■ Work task 1: Reproduce the biography of Sir Alexander Leith below word for word.
**** Text segment
Sir Alexander Charles George Leith, 1st Baronet  (1741–1780) was a British soldier and  politician who sat in the House of Commons between 1774 and 1780.

Leith was the son of Alexander Leith and his wife Anne who was the widow of John Milet of County Antrim. His father was killed at the siege of Havana in 1762.  Leith joined the Royal Artillery and was lieutenant and fireworker in 1759. In 1764 he became first lieutenant. He joined the service of the East India Company in 1768. He married firstly Margaret Wren, a widow and daughter of Thomas Hay of  Huntington.  He married secondly a daughter  of General Sir John Cope on 1 March 1775.
********
■ Work task 2: Rewrite the records below, changing "Muffinki" to "Babeczki" and leaving every other line and word untouched.
**** Information given
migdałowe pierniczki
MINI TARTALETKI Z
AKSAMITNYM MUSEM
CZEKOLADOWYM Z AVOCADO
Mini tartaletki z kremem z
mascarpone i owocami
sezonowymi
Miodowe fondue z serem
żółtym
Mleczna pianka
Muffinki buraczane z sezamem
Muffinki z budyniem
********
■ Response area 1:
Sir Alexander Charles George Leith, 1st Baronet  (1741–1780) was a British soldier and  politician who sat in the House of Commons between 1774 and 1780.

Leith was the son of Alexander Leith and his wife Anne who was the widow of John Milet of County Antrim. His father was killed at the siege of Havana in 1762.  Leith joined the Royal Artillery and was lieutenant and fireworker in 1759. In 1764 he became first lieutenant. He joined the service of the East India Company in 1768. He married firstly Margaret Wren, a widow and daughter of Thomas Hay of  Huntington.  He married secondly a daughter  of General Sir John Cope on 1 March 1775.

■ Response area 2:
migdałowe pierniczki
MINI TARTALETKI Z
AKSAMITNYM MUSEM
CZEKOLADOWYM Z AVOCADO
Mini tartaletki z kremem z
mascarpone i owocami
sezonowymi
Miodowe fondue z serem
żółtym
Mleczna pianka
Babeczki buraczane z sezamem
Babeczki z budyniem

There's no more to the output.